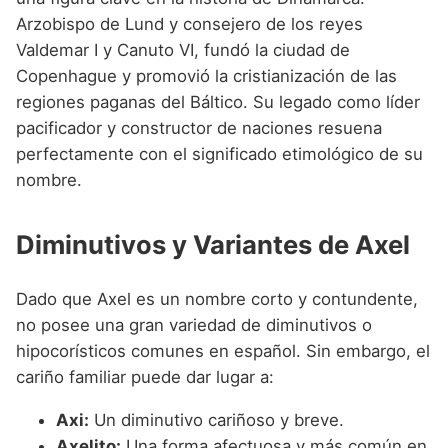
Arzobispo de Lund y consejero de los reyes
Valdemar I y Canuto VI, fundó la ciudad de
Copenhague y promovió la cristianización de las
regiones paganas del Báltico. Su legado como líder
pacificador y constructor de naciones resuena
perfectamente con el significado etimológico de su
nombre.
Diminutivos y Variantes de Axel
Dado que Axel es un nombre corto y contundente,
no posee una gran variedad de diminutivos o
hipocorísticos comunes en español. Sin embargo, el
cariño familiar puede dar lugar a:
Axi:
Un diminutivo cariñoso y breve.
Axelito:
Una forma afectuosa y más común en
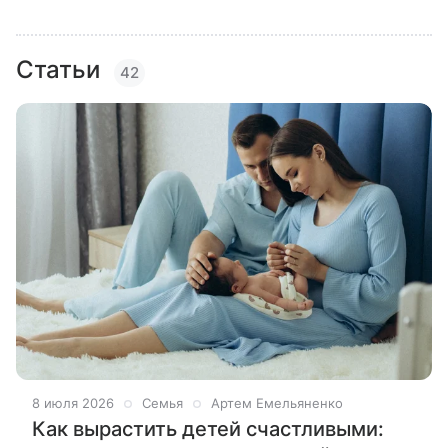
Статьи
42
8 июля 2026
Семья
Артем Емельяненко
Как вырастить детей счастливыми:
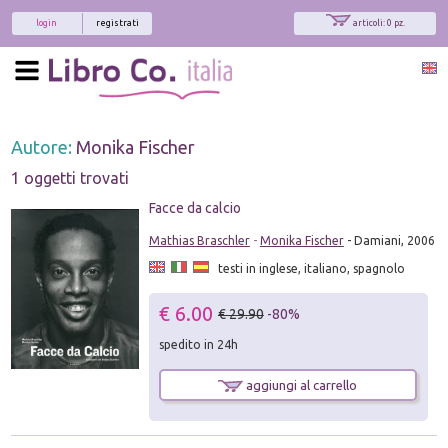
login
registrati
articoli: 0 pz.
Autore:
Monika Fischer
1 oggetti trovati
Facce da calcio
Mathias Braschler
-
Monika Fischer
- Damiani, 2006
testi in inglese, italiano, spagnolo
€ 6.00
€ 29.90
-80%
spedito in 24h
aggiungi al carrello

What you will do:
The expected answer is a copy of each line in the listing above that contains "nombre".

Result of the task:
nombre.
Dado que Axel es un nombre corto y contundente,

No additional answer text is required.